> [TASK BRIEF]
Write out each record below, word for word.
RECORDED INFORMATION below:
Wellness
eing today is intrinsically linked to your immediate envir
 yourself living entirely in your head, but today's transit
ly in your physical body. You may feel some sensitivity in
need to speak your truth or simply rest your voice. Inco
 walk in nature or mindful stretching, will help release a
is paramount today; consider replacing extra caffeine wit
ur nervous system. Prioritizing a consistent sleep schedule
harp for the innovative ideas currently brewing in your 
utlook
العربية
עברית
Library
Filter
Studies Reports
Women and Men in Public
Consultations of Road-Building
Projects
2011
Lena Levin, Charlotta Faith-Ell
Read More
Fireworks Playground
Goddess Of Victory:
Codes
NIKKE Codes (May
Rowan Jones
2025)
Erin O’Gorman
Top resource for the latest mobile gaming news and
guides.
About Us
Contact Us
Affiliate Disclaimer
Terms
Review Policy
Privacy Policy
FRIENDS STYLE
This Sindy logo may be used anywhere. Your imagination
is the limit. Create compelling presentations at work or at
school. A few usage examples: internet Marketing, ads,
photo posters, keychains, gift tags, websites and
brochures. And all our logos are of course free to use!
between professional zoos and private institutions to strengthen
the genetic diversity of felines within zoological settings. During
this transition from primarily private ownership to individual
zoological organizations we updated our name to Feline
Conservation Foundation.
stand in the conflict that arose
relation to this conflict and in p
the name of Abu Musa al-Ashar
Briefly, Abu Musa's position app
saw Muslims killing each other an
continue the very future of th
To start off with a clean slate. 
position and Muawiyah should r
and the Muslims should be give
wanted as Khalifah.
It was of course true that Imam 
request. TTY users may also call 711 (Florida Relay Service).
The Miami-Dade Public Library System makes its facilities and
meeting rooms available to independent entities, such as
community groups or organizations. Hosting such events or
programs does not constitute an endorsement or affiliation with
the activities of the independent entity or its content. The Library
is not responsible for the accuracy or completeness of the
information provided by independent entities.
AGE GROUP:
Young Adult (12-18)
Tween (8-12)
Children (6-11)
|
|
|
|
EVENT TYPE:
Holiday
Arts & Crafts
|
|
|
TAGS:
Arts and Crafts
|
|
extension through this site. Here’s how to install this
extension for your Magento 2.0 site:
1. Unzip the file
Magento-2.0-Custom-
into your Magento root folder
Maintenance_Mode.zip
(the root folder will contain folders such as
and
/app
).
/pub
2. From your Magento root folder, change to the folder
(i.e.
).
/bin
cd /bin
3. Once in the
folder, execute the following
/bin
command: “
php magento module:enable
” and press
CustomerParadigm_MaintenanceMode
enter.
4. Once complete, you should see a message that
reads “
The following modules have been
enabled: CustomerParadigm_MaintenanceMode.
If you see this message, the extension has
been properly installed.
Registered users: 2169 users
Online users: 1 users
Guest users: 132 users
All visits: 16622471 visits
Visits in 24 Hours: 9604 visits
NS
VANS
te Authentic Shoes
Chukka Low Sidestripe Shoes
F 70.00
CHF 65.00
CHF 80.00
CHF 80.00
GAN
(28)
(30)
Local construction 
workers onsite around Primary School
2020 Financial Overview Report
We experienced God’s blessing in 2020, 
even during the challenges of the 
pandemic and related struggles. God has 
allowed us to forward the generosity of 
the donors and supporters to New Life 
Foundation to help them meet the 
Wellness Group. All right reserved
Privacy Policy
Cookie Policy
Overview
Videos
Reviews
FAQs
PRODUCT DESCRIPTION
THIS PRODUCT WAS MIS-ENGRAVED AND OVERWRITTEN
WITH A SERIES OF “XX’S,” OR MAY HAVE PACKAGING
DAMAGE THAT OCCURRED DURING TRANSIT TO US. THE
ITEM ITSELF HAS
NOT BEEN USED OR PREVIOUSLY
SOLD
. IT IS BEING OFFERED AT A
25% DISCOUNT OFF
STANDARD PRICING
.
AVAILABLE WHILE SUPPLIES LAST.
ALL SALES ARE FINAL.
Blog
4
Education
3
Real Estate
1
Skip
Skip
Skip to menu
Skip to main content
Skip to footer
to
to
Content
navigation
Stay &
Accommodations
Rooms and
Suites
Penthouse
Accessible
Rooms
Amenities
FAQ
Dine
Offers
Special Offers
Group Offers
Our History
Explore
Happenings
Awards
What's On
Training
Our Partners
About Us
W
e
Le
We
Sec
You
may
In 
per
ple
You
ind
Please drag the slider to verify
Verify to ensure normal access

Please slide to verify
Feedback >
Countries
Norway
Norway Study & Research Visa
End of RECORDED INFORMATION.
> [EXPECTED OUTPUT]
Wellness
eing today is intrinsically linked to your immediate envir
 yourself living entirely in your head, but today's transit
ly in your physical body. You may feel some sensitivity in
need to speak your truth or simply rest your voice. Inco
 walk in nature or mindful stretching, will help release a
is paramount today; consider replacing extra caffeine wit
ur nervous system. Prioritizing a consistent sleep schedule
harp for the innovative ideas currently brewing in your 
utlook
العربية
עברית
Library
Filter
Studies Reports
Women and Men in Public
Consultations of Road-Building
Projects
2011
Lena Levin, Charlotta Faith-Ell
Read More
Fireworks Playground
Goddess Of Victory:
Codes
NIKKE Codes (May
Rowan Jones
2025)
Erin O’Gorman
Top resource for the latest mobile gaming news and
guides.
About Us
Contact Us
Affiliate Disclaimer
Terms
Review Policy
Privacy Policy
FRIENDS STYLE
This Sindy logo may be used anywhere. Your imagination
is the limit. Create compelling presentations at work or at
school. A few usage examples: internet Marketing, ads,
photo posters, keychains, gift tags, websites and
brochures. And all our logos are of course free to use!
between professional zoos and private institutions to strengthen
the genetic diversity of felines within zoological settings. During
this transition from primarily private ownership to individual
zoological organizations we updated our name to Feline
Conservation Foundation.
stand in the conflict that arose
relation to this conflict and in p
the name of Abu Musa al-Ashar
Briefly, Abu Musa's position app
saw Muslims killing each other an
continue the very future of th
To start off with a clean slate. 
position and Muawiyah should r
and the Muslims should be give
wanted as Khalifah.
It was of course true that Imam 
request. TTY users may also call 711 (Florida Relay Service).
The Miami-Dade Public Library System makes its facilities and
meeting rooms available to independent entities, such as
community groups or organizations. Hosting such events or
programs does not constitute an endorsement or affiliation with
the activities of the independent entity or its content. The Library
is not responsible for the accuracy or completeness of the
information provided by independent entities.
AGE GROUP:
Young Adult (12-18)
Tween (8-12)
Children (6-11)
|
|
|
|
EVENT TYPE:
Holiday
Arts & Crafts
|
|
|
TAGS:
Arts and Crafts
|
|
extension through this site. Here’s how to install this
extension for your Magento 2.0 site:
1. Unzip the file
Magento-2.0-Custom-
into your Magento root folder
Maintenance_Mode.zip
(the root folder will contain folders such as
and
/app
).
/pub
2. From your Magento root folder, change to the folder
(i.e.
).
/bin
cd /bin
3. Once in the
folder, execute the following
/bin
command: “
php magento module:enable
” and press
CustomerParadigm_MaintenanceMode
enter.
4. Once complete, you should see a message that
reads “
The following modules have been
enabled: CustomerParadigm_MaintenanceMode.
If you see this message, the extension has
been properly installed.
Registered users: 2169 users
Online users: 1 users
Guest users: 132 users
All visits: 16622471 visits
Visits in 24 Hours: 9604 visits
NS
VANS
te Authentic Shoes
Chukka Low Sidestripe Shoes
F 70.00
CHF 65.00
CHF 80.00
CHF 80.00
GAN
(28)
(30)
Local construction 
workers onsite around Primary School
2020 Financial Overview Report
We experienced God’s blessing in 2020, 
even during the challenges of the 
pandemic and related struggles. God has 
allowed us to forward the generosity of 
the donors and supporters to New Life 
Foundation to help them meet the 
Wellness Group. All right reserved
Privacy Policy
Cookie Policy
Overview
Videos
Reviews
FAQs
PRODUCT DESCRIPTION
THIS PRODUCT WAS MIS-ENGRAVED AND OVERWRITTEN
WITH A SERIES OF “XX’S,” OR MAY HAVE PACKAGING
DAMAGE THAT OCCURRED DURING TRANSIT TO US. THE
ITEM ITSELF HAS
NOT BEEN USED OR PREVIOUSLY
SOLD
. IT IS BEING OFFERED AT A
25% DISCOUNT OFF
STANDARD PRICING
.
AVAILABLE WHILE SUPPLIES LAST.
ALL SALES ARE FINAL.
Blog
4
Education
3
Real Estate
1
Skip
Skip
Skip to menu
Skip to main content
Skip to footer
to
to
Content
navigation
Stay &
Accommodations
Rooms and
Suites
Penthouse
Accessible
Rooms
Amenities
FAQ
Dine
Offers
Special Offers
Group Offers
Our History
Explore
Happenings
Awards
What's On
Training
Our Partners
About Us
W
e
Le
We
Sec
You
may
In 
per
ple
You
ind
Please drag the slider to verify
Verify to ensure normal access

Please slide to verify
Feedback >
Countries
Norway
Norway Study & Research Visa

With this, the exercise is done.